Öncelikle yaptığımız araştırmalar ve şahitlikler üzerinden olayın gelişim seyrine dair kanaatlerimizi paylaşmak istiyoruz.
8 Nisan Pazartesi günü Hüda Par’a yakın olduğu bilinen Bilge Öğrenci Kulübüne bağlı öğrenciler yapacakları Kutlu Doğum Konferansının duyuru afişlerini dağıtırken, BDP sempatizanı Dicle Üniversitesi Öğrenci Derneğine (DÜÖDER) bağlı öğrencilerin engellemesine maruz kalmışlardır.

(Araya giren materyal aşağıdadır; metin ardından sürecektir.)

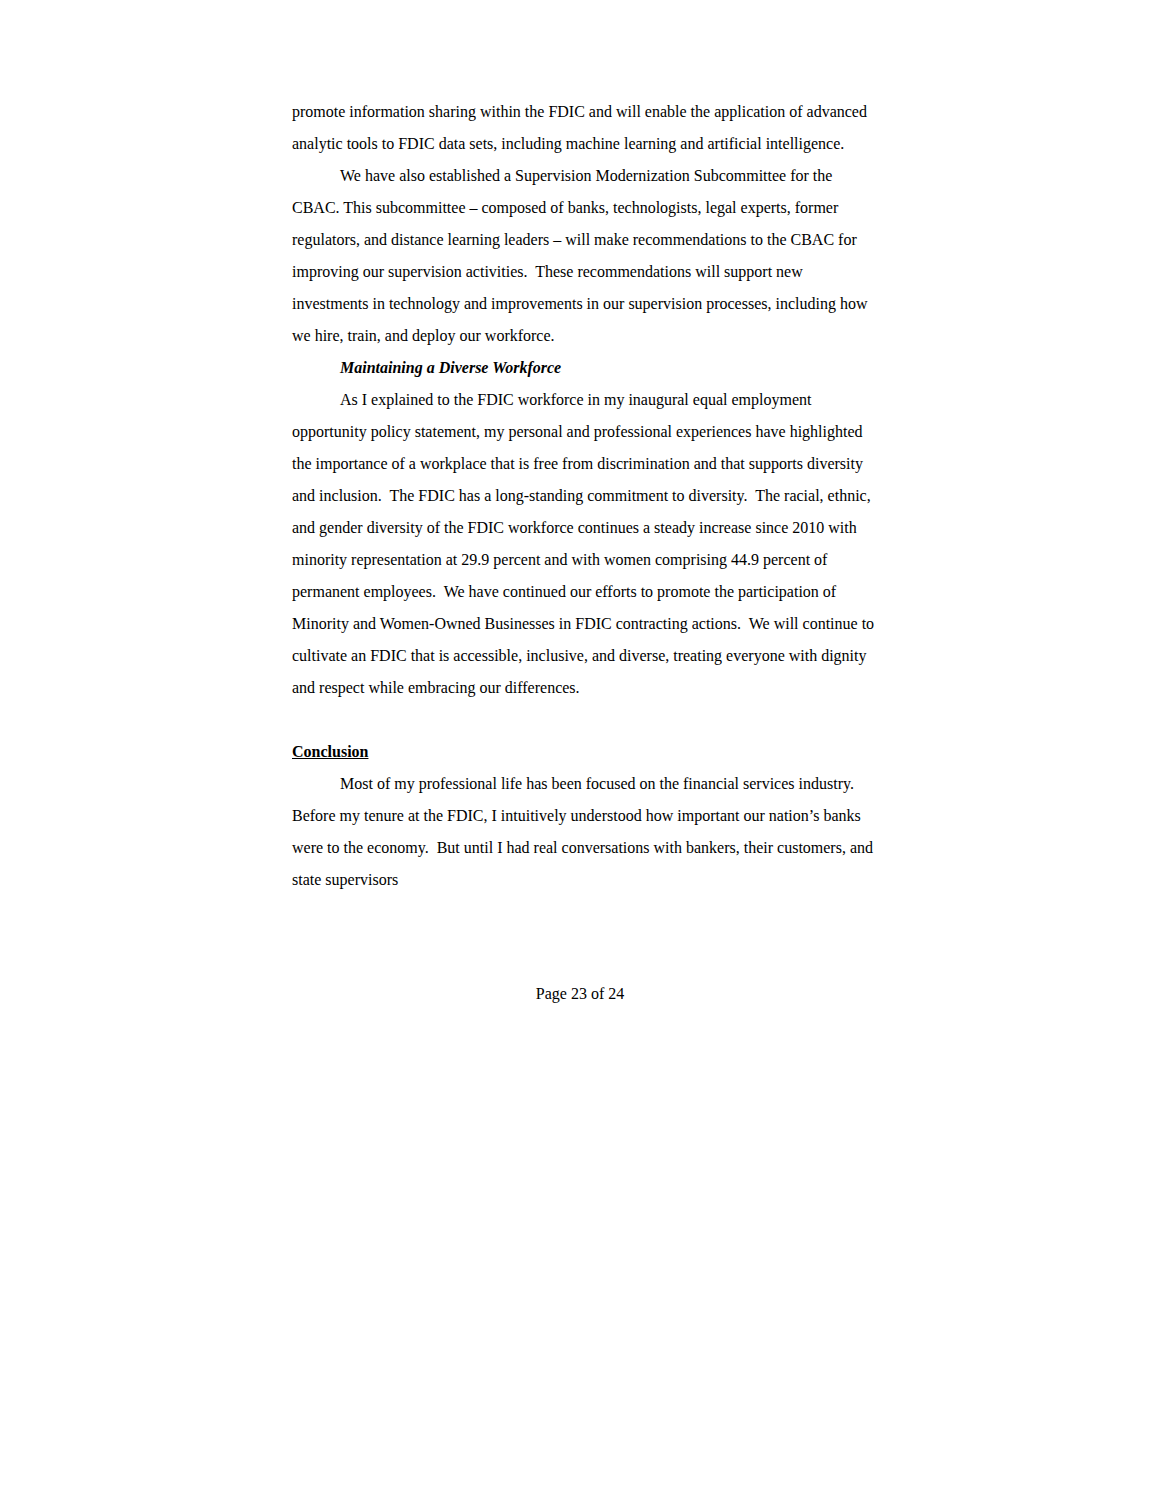promote information sharing within the FDIC and will enable the application of advanced analytic tools to FDIC data sets, including machine learning and artificial intelligence.
We have also established a Supervision Modernization Subcommittee for the CBAC. This subcommittee – composed of banks, technologists, legal experts, former regulators, and distance learning leaders – will make recommendations to the CBAC for improving our supervision activities. These recommendations will support new investments in technology and improvements in our supervision processes, including how we hire, train, and deploy our workforce.
Maintaining a Diverse Workforce
As I explained to the FDIC workforce in my inaugural equal employment opportunity policy statement, my personal and professional experiences have highlighted the importance of a workplace that is free from discrimination and that supports diversity and inclusion. The FDIC has a long-standing commitment to diversity. The racial, ethnic, and gender diversity of the FDIC workforce continues a steady increase since 2010 with minority representation at 29.9 percent and with women comprising 44.9 percent of permanent employees. We have continued our efforts to promote the participation of Minority and Women-Owned Businesses in FDIC contracting actions. We will continue to cultivate an FDIC that is accessible, inclusive, and diverse, treating everyone with dignity and respect while embracing our differences.
Conclusion
Most of my professional life has been focused on the financial services industry. Before my tenure at the FDIC, I intuitively understood how important our nation’s banks were to the economy. But until I had real conversations with bankers, their customers, and state supervisors
Page 23 of 24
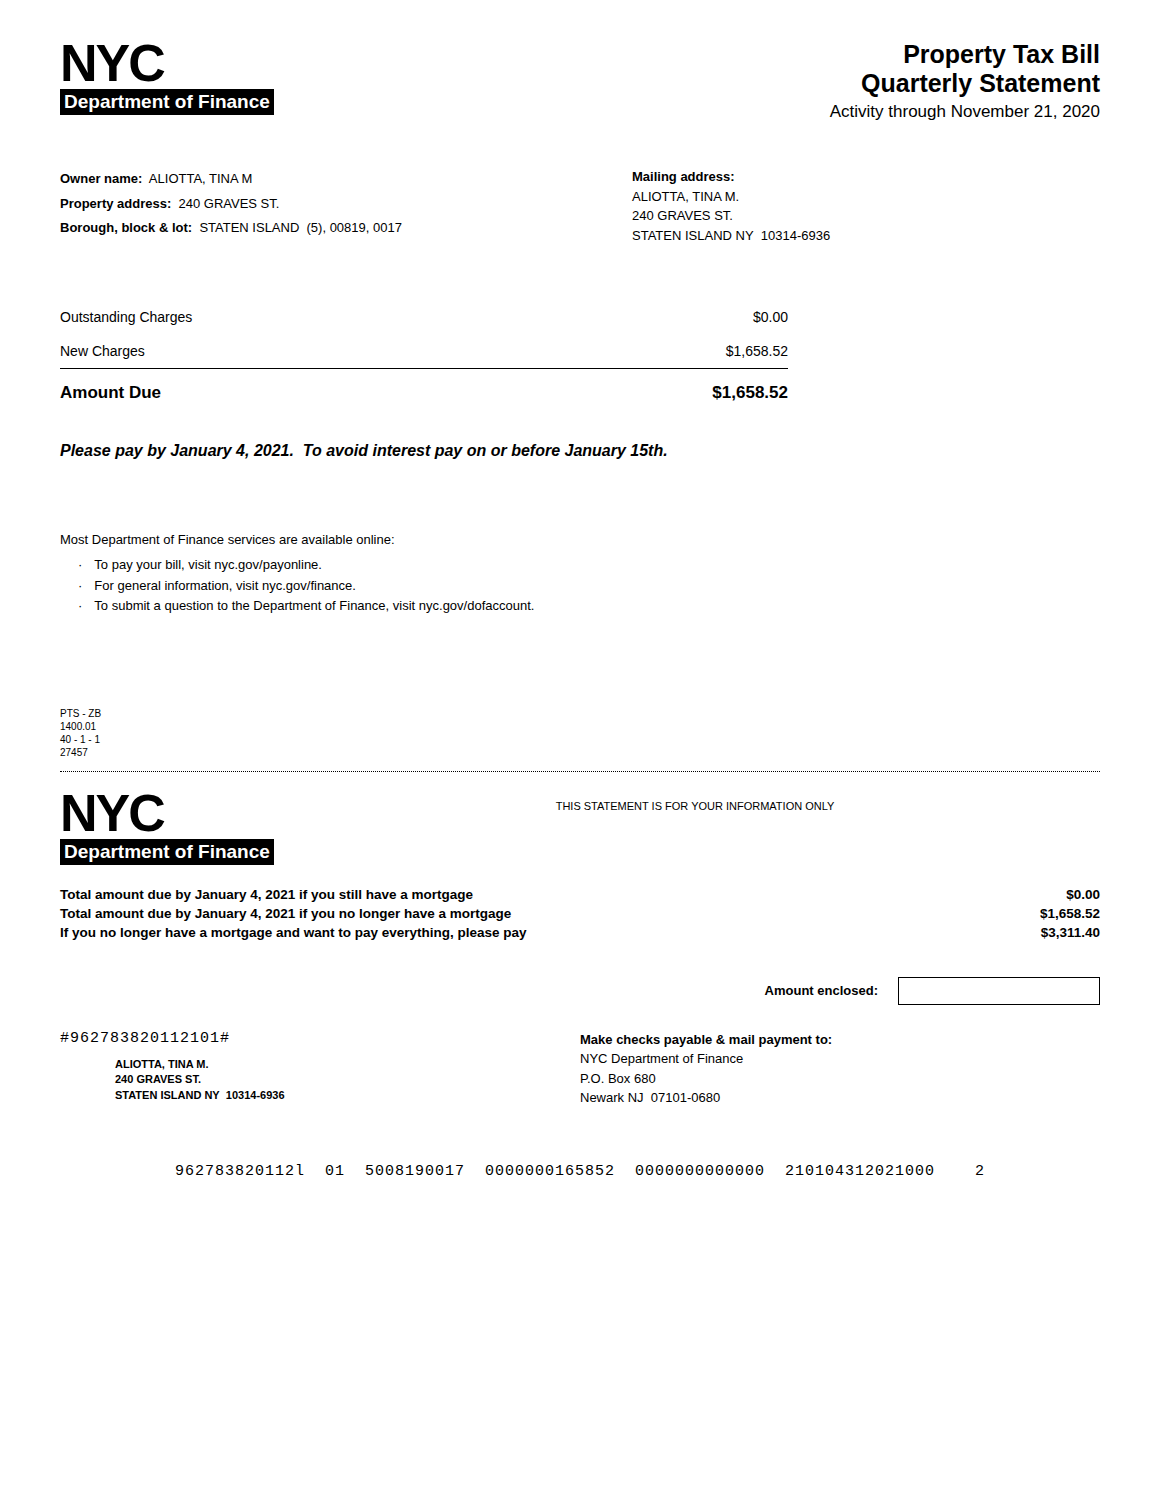NYC
Department of Finance
Property Tax Bill
Quarterly Statement
Activity through November 21, 2020
Owner name: ALIOTTA, TINA M
Property address: 240 GRAVES ST.
Borough, block & lot: STATEN ISLAND (5), 00819, 0017
Mailing address:
ALIOTTA, TINA M.
240 GRAVES ST.
STATEN ISLAND NY 10314-6936
| Outstanding Charges | $0.00 |
| New Charges | $1,658.52 |
| Amount Due | $1,658.52 |
Please pay by January 4, 2021. To avoid interest pay on or before January 15th.
Most Department of Finance services are available online:
To pay your bill, visit nyc.gov/payonline.
For general information, visit nyc.gov/finance.
To submit a question to the Department of Finance, visit nyc.gov/dofaccount.
PTS - ZB
1400.01
40 - 1 - 1
27457
NYC
Department of Finance
THIS STATEMENT IS FOR YOUR INFORMATION ONLY
| Total amount due by January 4, 2021 if you still have a mortgage | $0.00 |
| Total amount due by January 4, 2021 if you no longer have a mortgage | $1,658.52 |
| If you no longer have a mortgage and want to pay everything, please pay | $3,311.40 |
Amount enclosed:
#962783820112101#
ALIOTTA, TINA M.
240 GRAVES ST.
STATEN ISLAND NY 10314-6936
Make checks payable & mail payment to:
NYC Department of Finance
P.O. Box 680
Newark NJ 07101-0680
962783820112l 01 5008190017 0000000165852 0000000000000 210104312021000 2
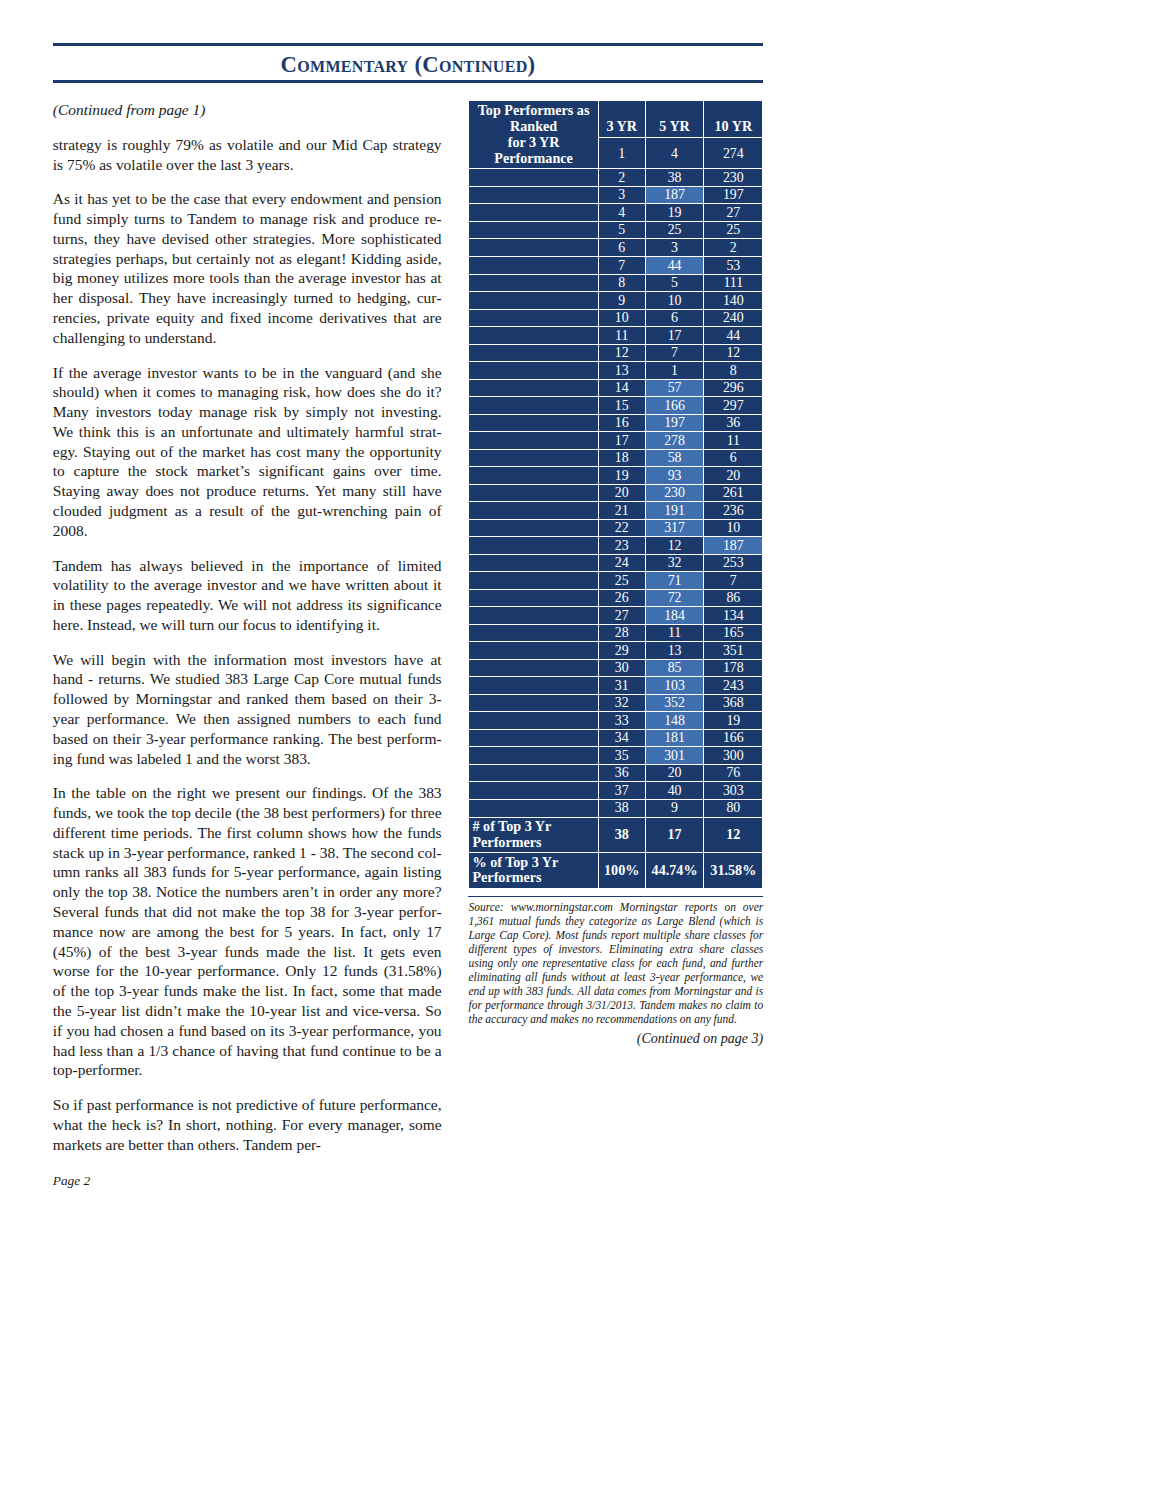Commentary (Continued)
(Continued from page 1)
strategy is roughly 79% as volatile and our Mid Cap strategy is 75% as volatile over the last 3 years.
As it has yet to be the case that every endowment and pension fund simply turns to Tandem to manage risk and produce returns, they have devised other strategies. More sophisticated strategies perhaps, but certainly not as elegant! Kidding aside, big money utilizes more tools than the average investor has at her disposal. They have increasingly turned to hedging, currencies, private equity and fixed income derivatives that are challenging to understand.
If the average investor wants to be in the vanguard (and she should) when it comes to managing risk, how does she do it? Many investors today manage risk by simply not investing. We think this is an unfortunate and ultimately harmful strategy. Staying out of the market has cost many the opportunity to capture the stock market’s significant gains over time. Staying away does not produce returns. Yet many still have clouded judgment as a result of the gut-wrenching pain of 2008.
Tandem has always believed in the importance of limited volatility to the average investor and we have written about it in these pages repeatedly. We will not address its significance here. Instead, we will turn our focus to identifying it.
We will begin with the information most investors have at hand - returns. We studied 383 Large Cap Core mutual funds followed by Morningstar and ranked them based on their 3-year performance. We then assigned numbers to each fund based on their 3-year performance ranking. The best performing fund was labeled 1 and the worst 383.
In the table on the right we present our findings. Of the 383 funds, we took the top decile (the 38 best performers) for three different time periods. The first column shows how the funds stack up in 3-year performance, ranked 1 - 38. The second column ranks all 383 funds for 5-year performance, again listing only the top 38. Notice the numbers aren’t in order any more? Several funds that did not make the top 38 for 3-year performance now are among the best for 5 years. In fact, only 17 (45%) of the best 3-year funds made the list. It gets even worse for the 10-year performance. Only 12 funds (31.58%) of the top 3-year funds make the list. In fact, some that made the 5-year list didn’t make the 10-year list and vice-versa. So if you had chosen a fund based on its 3-year performance, you had less than a 1/3 chance of having that fund continue to be a top-performer.
So if past performance is not predictive of future performance, what the heck is? In short, nothing. For every manager, some markets are better than others. Tandem per-
| Top Performers as Ranked for 3 YR Performance | 3 YR | 5 YR | 10 YR |
| --- | --- | --- | --- |
| 1 | 4 | 274 |
| | 2 | 38 | 230 |
| | 3 | 187 | 197 |
| | 4 | 19 | 27 |
| | 5 | 25 | 25 |
| | 6 | 3 | 2 |
| | 7 | 44 | 53 |
| | 8 | 5 | 111 |
| | 9 | 10 | 140 |
| | 10 | 6 | 240 |
| | 11 | 17 | 44 |
| | 12 | 7 | 12 |
| | 13 | 1 | 8 |
| | 14 | 57 | 296 |
| | 15 | 166 | 297 |
| | 16 | 197 | 36 |
| | 17 | 278 | 11 |
| | 18 | 58 | 6 |
| | 19 | 93 | 20 |
| | 20 | 230 | 261 |
| | 21 | 191 | 236 |
| | 22 | 317 | 10 |
| | 23 | 12 | 187 |
| | 24 | 32 | 253 |
| | 25 | 71 | 7 |
| | 26 | 72 | 86 |
| | 27 | 184 | 134 |
| | 28 | 11 | 165 |
| | 29 | 13 | 351 |
| | 30 | 85 | 178 |
| | 31 | 103 | 243 |
| | 32 | 352 | 368 |
| | 33 | 148 | 19 |
| | 34 | 181 | 166 |
| | 35 | 301 | 300 |
| | 36 | 20 | 76 |
| | 37 | 40 | 303 |
| | 38 | 9 | 80 |
| # of Top 3 Yr Performers | 38 | 17 | 12 |
| % of Top 3 Yr Performers | 100% | 44.74% | 31.58% |
Source: www.morningstar.com Morningstar reports on over 1,361 mutual funds they categorize as Large Blend (which is Large Cap Core). Most funds report multiple share classes for different types of investors. Eliminating extra share classes using only one representative class for each fund, and further eliminating all funds without at least 3-year performance, we end up with 383 funds. All data comes from Morningstar and is for performance through 3/31/2013. Tandem makes no claim to the accuracy and makes no recommendations on any fund.
(Continued on page 3)
Page 2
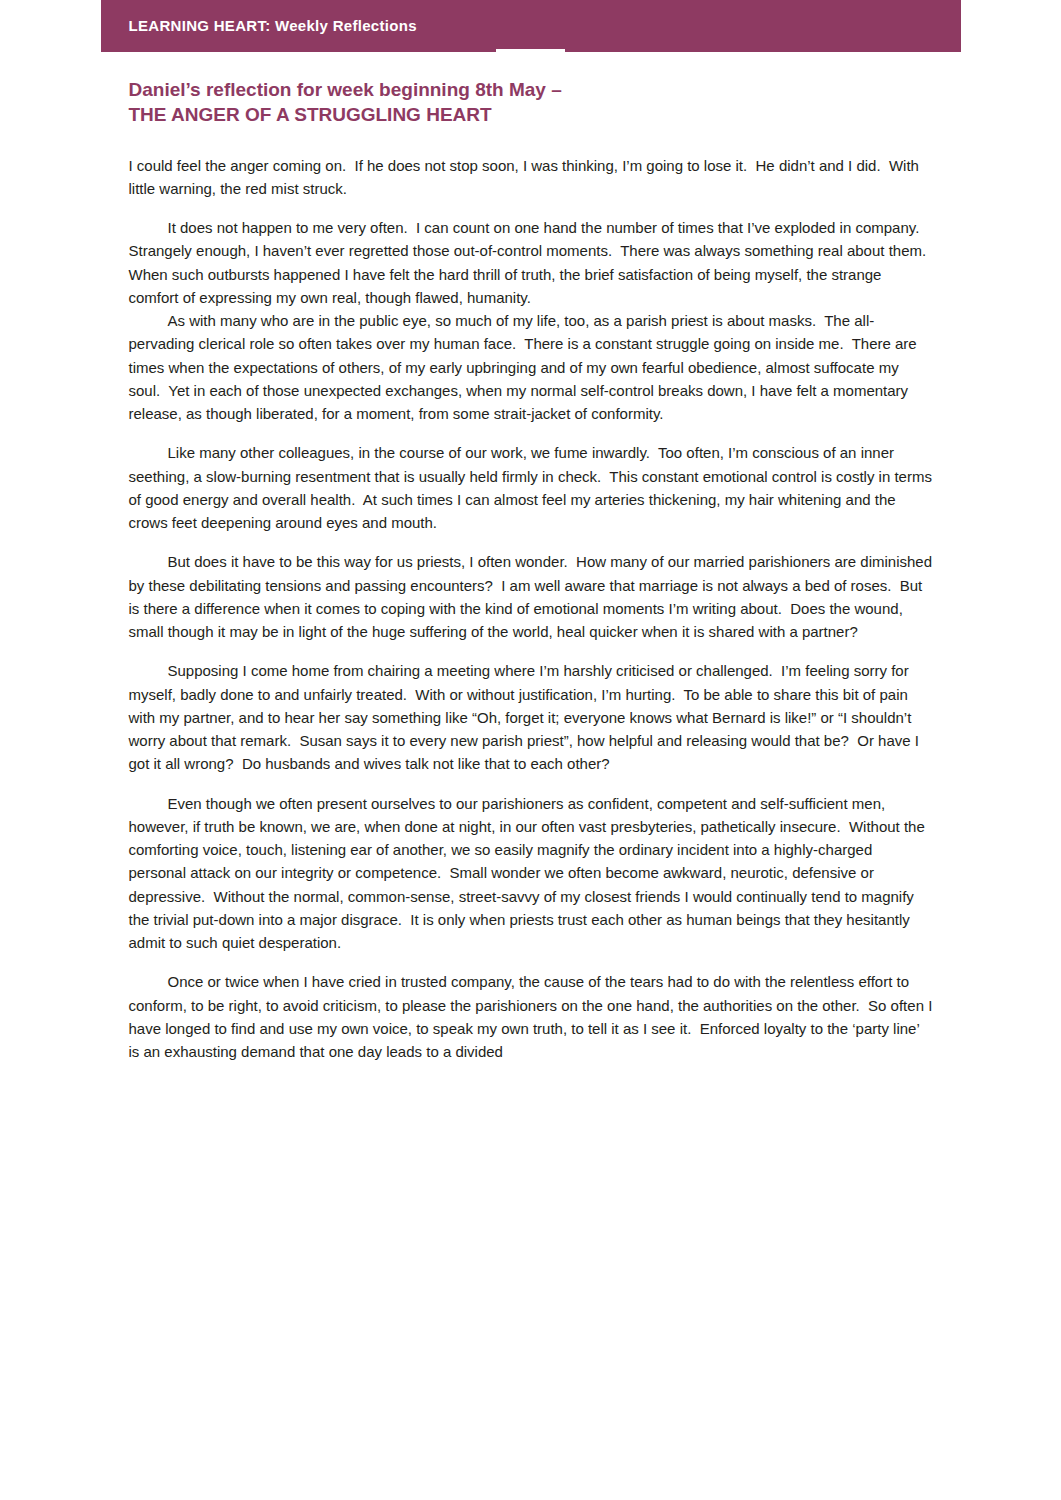LEARNING HEART: Weekly Reflections
Daniel’s reflection for week beginning 8th May – THE ANGER OF A STRUGGLING HEART
I could feel the anger coming on. If he does not stop soon, I was thinking, I’m going to lose it. He didn’t and I did. With little warning, the red mist struck.
It does not happen to me very often. I can count on one hand the number of times that I’ve exploded in company. Strangely enough, I haven’t ever regretted those out-of-control moments. There was always something real about them. When such outbursts happened I have felt the hard thrill of truth, the brief satisfaction of being myself, the strange comfort of expressing my own real, though flawed, humanity.
As with many who are in the public eye, so much of my life, too, as a parish priest is about masks. The all-pervading clerical role so often takes over my human face. There is a constant struggle going on inside me. There are times when the expectations of others, of my early upbringing and of my own fearful obedience, almost suffocate my soul. Yet in each of those unexpected exchanges, when my normal self-control breaks down, I have felt a momentary release, as though liberated, for a moment, from some strait-jacket of conformity.
Like many other colleagues, in the course of our work, we fume inwardly. Too often, I’m conscious of an inner seething, a slow-burning resentment that is usually held firmly in check. This constant emotional control is costly in terms of good energy and overall health. At such times I can almost feel my arteries thickening, my hair whitening and the crows feet deepening around eyes and mouth.
But does it have to be this way for us priests, I often wonder. How many of our married parishioners are diminished by these debilitating tensions and passing encounters? I am well aware that marriage is not always a bed of roses. But is there a difference when it comes to coping with the kind of emotional moments I’m writing about. Does the wound, small though it may be in light of the huge suffering of the world, heal quicker when it is shared with a partner?
Supposing I come home from chairing a meeting where I’m harshly criticised or challenged. I’m feeling sorry for myself, badly done to and unfairly treated. With or without justification, I’m hurting. To be able to share this bit of pain with my partner, and to hear her say something like “Oh, forget it; everyone knows what Bernard is like!” or “I shouldn’t worry about that remark. Susan says it to every new parish priest”, how helpful and releasing would that be? Or have I got it all wrong? Do husbands and wives talk not like that to each other?
Even though we often present ourselves to our parishioners as confident, competent and self-sufficient men, however, if truth be known, we are, when done at night, in our often vast presbyteries, pathetically insecure. Without the comforting voice, touch, listening ear of another, we so easily magnify the ordinary incident into a highly-charged personal attack on our integrity or competence. Small wonder we often become awkward, neurotic, defensive or depressive. Without the normal, common-sense, street-savvy of my closest friends I would continually tend to magnify the trivial put-down into a major disgrace. It is only when priests trust each other as human beings that they hesitantly admit to such quiet desperation.
Once or twice when I have cried in trusted company, the cause of the tears had to do with the relentless effort to conform, to be right, to avoid criticism, to please the parishioners on the one hand, the authorities on the other. So often I have longed to find and use my own voice, to speak my own truth, to tell it as I see it. Enforced loyalty to the ‘party line’ is an exhausting demand that one day leads to a divided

Daha önce de benzer engellemeler yaptıklarını bildiğimiz DÜÖDER’li öğrencilerin engellemesi üzerine, tartışan kesimler arasında kavga çıkmış ve bu kavga tüm yatıştırma çabalarına karşın büyümüştür. Ardından her iki öğrenci grubu kendilerine yakın öğrencileri de toplayarak karşılıklı daha büyük bir kavgaya tutuşmuşlardır. Bir süre sonra polis olaya müdahale etmiştir. Ancak polisin müdahalesi ise hem yetersiz kalmış hem de yanlı davrandığı iddialarına neden olacak bir tarzda gelişmiştir.
Bir gün sonra da Bilge Öğrenci Derneği programı geniş güvenlik önlemleri altında yapılmıştır. Ancak bu sırada da gruplar toplanmış, ortam gerilmiş hatta DÜÖDER’li öğrenciler programın yapıldığı salona doğru yürüyüşe geçmek istemişlerdir. Bu arada Özgür-Der, İHD ve Baro başkanlarından oluşan bir heyet BDP ve Hüda Par’lı yetkililerle görüşerek sükûnet çağrısı yapılması ve olayların büyümemesi için acil tedbir alınması çağrısında bulunmuştur. Daha sonra iki kesim karşılıklı bir görüşme yapmış, sükûnet çağrısı yapılması konusunda anlaşılmıştır.
Buna karşın olayların üçüncü günü öğlene doğru üniversitede Hukuk Fakültesi, Tıp Fakültesi ve Tıp Fakültesi Hastanesinin acil bölümünde kesici aletlerin kullanıldığı saldırılar olmuş, bu saldırılarda 5 Bilge Öğrenci Derneği mensubu 2 de DÜÖDER’li öğrenci yaralanmış, her iki taraftan onlarca öğrenci de gözaltına alınmıştır.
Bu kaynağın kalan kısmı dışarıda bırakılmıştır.